A bizarre parliamentary maneuver two weeks ago granted and subsequently revoked landmark status for Bertrand Goldberg’s embattled Old Prentice Women’s Hospital in Chicago, leading some to speculate about legal recourse for a coalition of preservationists who have fought owner Northwestern University’s plans to demolish the building. Today members of that coalition took their battle to court, alleging the Commission on Chicago Landmarks “acted arbitrarily and exceeded its authority.”
The lawsuit, filed on behalf of the National Trust for Historic Preservation and the Landmarks Preservation Council, calls on the court to send the Prentice decision back to the commission for reconsideration. It echoes procedural complaints first made before the commission even met Nov. 1, when members of the Save Prentice Coalition decried a meeting agenda that apparently “pre-orchestrated” the failure of the proposal to protect Prentice.

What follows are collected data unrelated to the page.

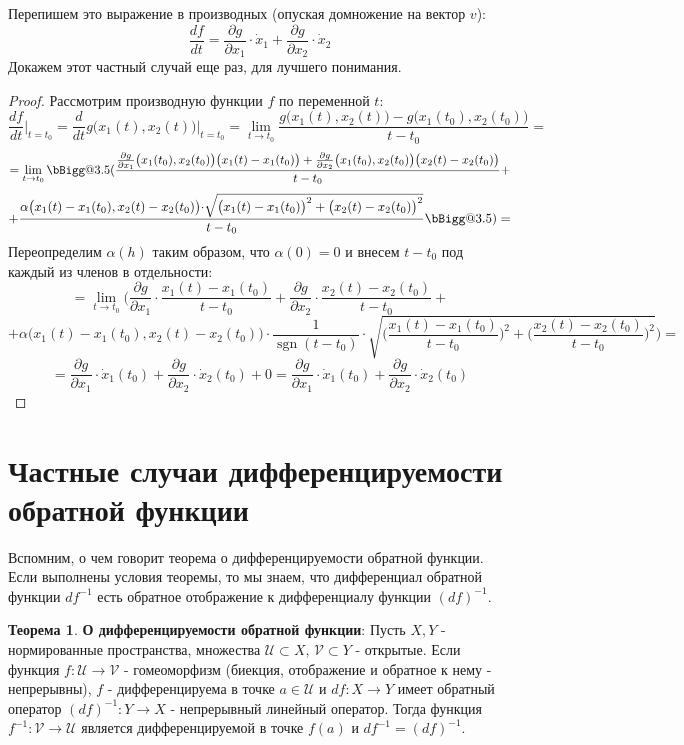 \documentclass[12pt]{article}
\makeatletter
\newcommand{\MU}{\mathcal{U}}
\newcommand{\MV}{\mathcal{V}}
\theoremstyle{definition}
\newtheorem{theorem}{Теорема}
\DeclareMathOperator{\sgn}{sgn}
\newcommand{\vast}{\bBigg@{3.5}}
\makeatother
\begin{document}
Перепишем это выражение в производных (опуская домножение на вектор $v$):
$$
	\dfrac{df}{dt} = \dfrac{\partial g}{\partial x_1}{\cdot}\dot{x}_1 + \dfrac{\partial g}{\partial x_2}{\cdot}\dot{x}_2
$$
Докажем этот частный случай еще раз, для лучшего понимания. 
\begin{proof}
	Рассмотрим производную функции $f$ по переменной $t$:
	$$
		\dfrac{df}{dt}\bigg|_{t = t_0} = \dfrac{d}{dt}g\big(x_1(t),x_2(t)\big)\bigg|_{t = t_0} = \lim\limits_{t \to t_0}\dfrac{g\big(x_1(t),x_2(t)\big) - g\big(x_1(t_0),x_2(t_0)\big)}{t - t_0} =
	$$
	$$
	 	= \lim\limits_{t \to t_0} \vast(\dfrac{\tfrac{\partial g}{\partial x_1} \big(x_1(t_0), x_2(t_0)\big)\big(x_1(t) - x_1(t_0)\big) + \tfrac{\partial g}{\partial x_2} \big(x_1(t_0), x_2(t_0)\big)\big(x_2(t) - x_2(t_0)\big)}{t - t_0} + 
	$$
	$$
	 	+ \dfrac{
	 		\alpha\big(x_1(t) - x_1(t_0), x_2(t) - x_2(t_0) \big){\cdot}
	 		\sqrt{
	 			\big(x_1(t) - x_1(t_0)\big)^2 + \big(x_2(t) - x_2(t_0)\big)^2 
			} 
	 	}{t - t_0}\vast) = 
	$$
	Переопределим $\alpha(h)$ таким образом, что $\alpha(0) = 0$ и внесем $t - t_0$ под каждый из членов в отдельности:
	$$
		= \lim\limits_{t \to t_0} \Bigg(\dfrac{\partial g}{\partial x_1}{\cdot}\dfrac{x_1(t) - x_1(t_0)}{t - t_0} + \dfrac{\partial g}{\partial x_2}{\cdot}\dfrac{x_2(t) - x_2(t_0)}{t - t_0} + 
	$$
	$$
		+ \alpha\big(x_1(t) - x_1(t_0), x_2(t) - x_2(t_0) \big){\cdot}\dfrac{1}{\sgn{(t-t_0)}}{\cdot} \sqrt{\bigg(\dfrac{x_1(t) - x_1(t_0)}{t - t_0}\bigg)^2 + \bigg(\dfrac{x_2(t) - x_2(t_0)}{t - t_0}\bigg)^2} \Bigg) = 
	$$
	$$
		= \dfrac{\partial g}{\partial x_1}{\cdot}\dot{x}_1(t_0) + \dfrac{\partial g}{\partial x_2}{\cdot}\dot{x}_2(t_0) + 0 = \dfrac{\partial g}{\partial x_1}{\cdot}\dot{x}_1(t_0) + \dfrac{\partial g}{\partial x_2}{\cdot}\dot{x}_2(t_0)
	$$
\end{proof}

\section*{Частные случаи дифференцируемости обратной функции}
Вспомним, о чем говорит теорема о дифференцируемости обратной функции. Если выполнены условия теоремы, то мы знаем, что дифференциал обратной функции $df^{-1}$ есть обратное отображение к дифференциалу функции $(df)^{-1}$.
\begin{theorem} \textbf{О дифференцируемости обратной функции}: 
	Пусть $X, Y$ - нормированные пространства, множества $\MU \subset X, \, \MV \subset Y$ - открытые. Если функция $f \colon \MU \to \MV$ - гомеоморфизм (биекция, отображение и обратное к нему - непрерывны), $f$ - дифференцируема в точке $a \in \MU$ и $df \colon X \to Y$ имеет  обратный оператор $(df)^{-1} \colon Y \to X$ - непрерывный линейный оператор. Тогда функция $f^{-1}\colon \MV \to \MU$ является дифференцируемой в точке $f(a)$ и $df^{-1} = (df)^{-1}$.
\end{theorem}
\end{document}
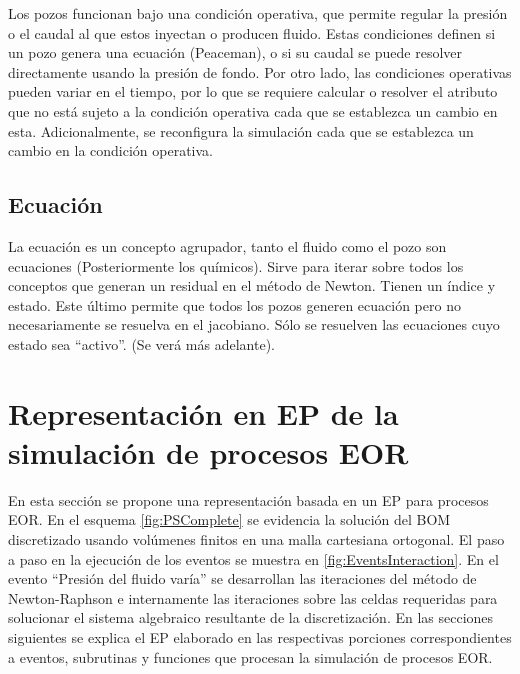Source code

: Los pozos funcionan bajo una condición operativa, que permite regular la presión o el caudal al que estos inyectan o producen fluido. Estas condiciones definen si un pozo genera una ecuación (Peaceman), o si su caudal se puede resolver directamente usando la presión de fondo. Por otro lado, las condiciones operativas pueden variar en el tiempo, por lo que se requiere calcular o resolver el atributo que no está sujeto a la condición operativa cada que se establezca un cambio en esta. Adicionalmente, se reconfigura la simulación cada que se establezca un cambio en la condición operativa.

\subsection{Ecuación}\label{sec:PS_Equation}
La ecuación es un concepto agrupador, tanto el fluido como el pozo son ecuaciones (Posteriormente los químicos). Sirve para iterar sobre todos los conceptos que generan un residual en el método de Newton. Tienen un índice y estado. Este último permite que todos los pozos generen ecuación pero no necesariamente se resuelva en el jacobiano. Sólo se resuelven las ecuaciones cuyo estado sea ``activo''. (Se verá más adelante).


\section{Representación en EP de la simulación de procesos EOR}\label{sec:PS_EOR}
En esta sección se propone una representación basada en un EP para procesos EOR. En el esquema \ref{fig:PSComplete} se evidencia la solución del BOM discretizado usando volúmenes finitos en una malla cartesiana ortogonal. El paso a paso en la ejecución de los eventos se muestra en \ref{fig:EventsInteraction}.  En el evento ``Presión del fluido varía'' se desarrollan las iteraciones del método de Newton-Raphson e internamente las iteraciones sobre las celdas requeridas para solucionar el sistema algebraico resultante de la discretización. En las secciones siguientes se explica el EP elaborado en las respectivas porciones correspondientes a eventos, subrutinas y funciones que procesan la simulación de procesos EOR. \\

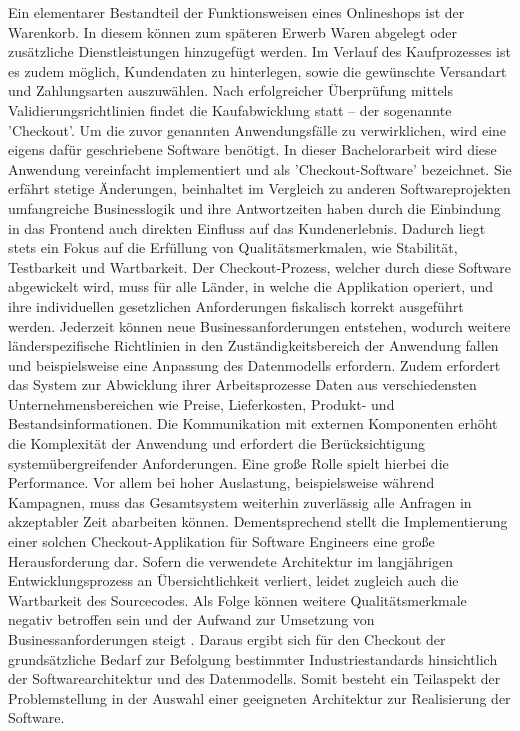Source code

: Ein elementarer Bestandteil der Funktionsweisen eines Onlineshops ist der Warenkorb. In diesem können zum späteren Erwerb Waren abgelegt oder zusätzliche Dienstleistungen hinzugefügt werden. Im Verlauf des Kaufprozesses ist es zudem möglich, Kundendaten zu hinterlegen, sowie die gewünschte Versandart und Zahlungsarten auszuwählen. Nach erfolgreicher Überprüfung mittels Validierungsrichtlinien findet die Kaufabwicklung statt – der sogenannte 'Checkout'. Um die zuvor genannten Anwendungsfälle zu verwirklichen, wird eine eigens dafür geschriebene Software benötigt. In dieser Bachelorarbeit wird diese Anwendung vereinfacht implementiert und als 'Checkout-Software' bezeichnet. Sie erfährt stetige Änderungen, beinhaltet im Vergleich zu anderen Softwareprojekten umfangreiche Businesslogik und ihre Antwortzeiten haben durch die Einbindung in das Frontend auch direkten Einfluss auf das Kundenerlebnis. Dadurch liegt stets ein Fokus auf die Erfüllung von Qualitätsmerkmalen, wie Stabilität, Testbarkeit und Wartbarkeit. Der Checkout-Prozess, welcher durch diese Software abgewickelt wird, muss für alle Länder, in welche die Applikation operiert, und ihre individuellen gesetzlichen Anforderungen fiskalisch korrekt ausgeführt werden. Jederzeit können neue Businessanforderungen entstehen, wodurch weitere länderspezifische Richtlinien in den Zuständigkeitsbereich der Anwendung fallen und beispielsweise eine Anpassung des Datenmodells erfordern. Zudem erfordert das System zur Abwicklung ihrer Arbeitsprozesse Daten aus verschiedensten Unternehmensbereichen wie Preise, Lieferkosten, Produkt- und Bestandsinformationen. Die Kommunikation mit externen Komponenten erhöht die Komplexität der Anwendung und erfordert die Berücksichtigung systemübergreifender Anforderungen. Eine große Rolle spielt hierbei die Performance. Vor allem bei hoher Auslastung, beispielsweise während Kampagnen, muss das Gesamtsystem weiterhin zuverlässig alle Anfragen in akzeptabler Zeit abarbeiten können. Dementsprechend stellt die Implementierung einer solchen Checkout-Applikation für Software Engineers eine große Herausforderung dar. Sofern die verwendete Architektur im langjährigen Entwicklungsprozess an Übersichtlichkeit verliert, leidet zugleich auch die Wartbarkeit des Sourcecodes. Als Folge können weitere Qualitätsmerkmale negativ betroffen sein und der Aufwand zur Umsetzung von Businessanforderungen steigt \cite[S. 3f.]{Pigoski.2001}. Daraus ergibt sich für den Checkout der grundsätzliche Bedarf zur Befolgung bestimmter Industriestandards hinsichtlich der Softwarearchitektur und des Datenmodells. Somit besteht ein Teilaspekt der Problemstellung in der Auswahl einer geeigneten Architektur zur Realisierung der Software. 

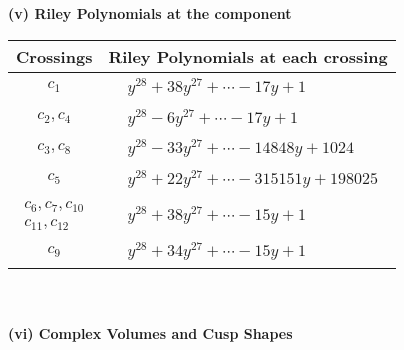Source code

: \documentclass[1p]{elsarticle_modified}
\theoremstyle{definition}
\begin{document}
\newpage\renewcommand{\arraystretch}{1}
\flushleft \textbf{(v) Riley Polynomials at the component}\newline \\
\begin{tabular}{m{50pt}|m{274pt}}
Crossings & \hspace{64pt}Riley Polynomials at each crossing \\
\hline $$\begin{aligned}c_{1}\end{aligned}$$&$\begin{aligned}
&y^{28}+38 y^{27}+\cdots-17 y+1
\end{aligned}$\\
\hline $$\begin{aligned}c_{2},c_{4}\end{aligned}$$&$\begin{aligned}
&y^{28}-6 y^{27}+\cdots-17 y+1
\end{aligned}$\\
\hline $$\begin{aligned}c_{3},c_{8}\end{aligned}$$&$\begin{aligned}
&y^{28}-33 y^{27}+\cdots-14848 y+1024
\end{aligned}$\\
\hline $$\begin{aligned}c_{5}\end{aligned}$$&$\begin{aligned}
&y^{28}+22 y^{27}+\cdots-315151 y+198025
\end{aligned}$\\
\hline $$\begin{aligned}c_{6},c_{7},c_{10}\\c_{11},c_{12}\end{aligned}$$&$\begin{aligned}
&y^{28}+38 y^{27}+\cdots-15 y+1
\end{aligned}$\\
\hline $$\begin{aligned}c_{9}\end{aligned}$$&$\begin{aligned}
&y^{28}+34 y^{27}+\cdots-15 y+1
\end{aligned}$\\
\hline
\end{tabular}\\~\\
\newpage\flushleft \textbf{(vi) Complex Volumes and Cusp Shapes}
\end{document}
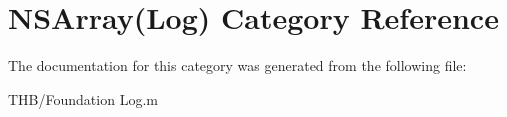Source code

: \hypertarget{category_n_s_array_07_log_08}{}\section{N\+S\+Array(Log) Category Reference}
\label{category_n_s_array_07_log_08}


The documentation for this category was generated from the following file\+:\begin{DoxyCompactItemize}
\item 
T\+H\+B/Foundation Log.\+m\end{DoxyCompactItemize}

Commissioners first voted to recognize the building’s merits for preservation and granted it landmark protection; they then voted two hours later, during the same meeting, to revoke that protection. The basis of the second vote was an unusual presentation from the commission of Housing and Economic Development, which argued new construction would bring jobs and research dollars that supersede the importance of preserving Prentice. Today’s lawsuit alleges that the council was not permitted under its guiding ordinance to consider economic matters in it decision.
A judge will consider the suit this afternoon.
The Chicago Architecture Foundation today opens its Reconsidering an Icon show, which will feature 71 proposals for reuse of the building, compliant with Northwestern’s biomedical research requirements. The show will be open until February.
UPDATE [3:58 p.m. CST]: Cook County Judge Neil Cohen granted Prentice temporary landmark status Thursday afternoon, preventing the city from issuing a demolition permit for now.
“We’re going to do no harm to Prentice while this can be resolved,” Cohen said. The next hearing is Dec. 7.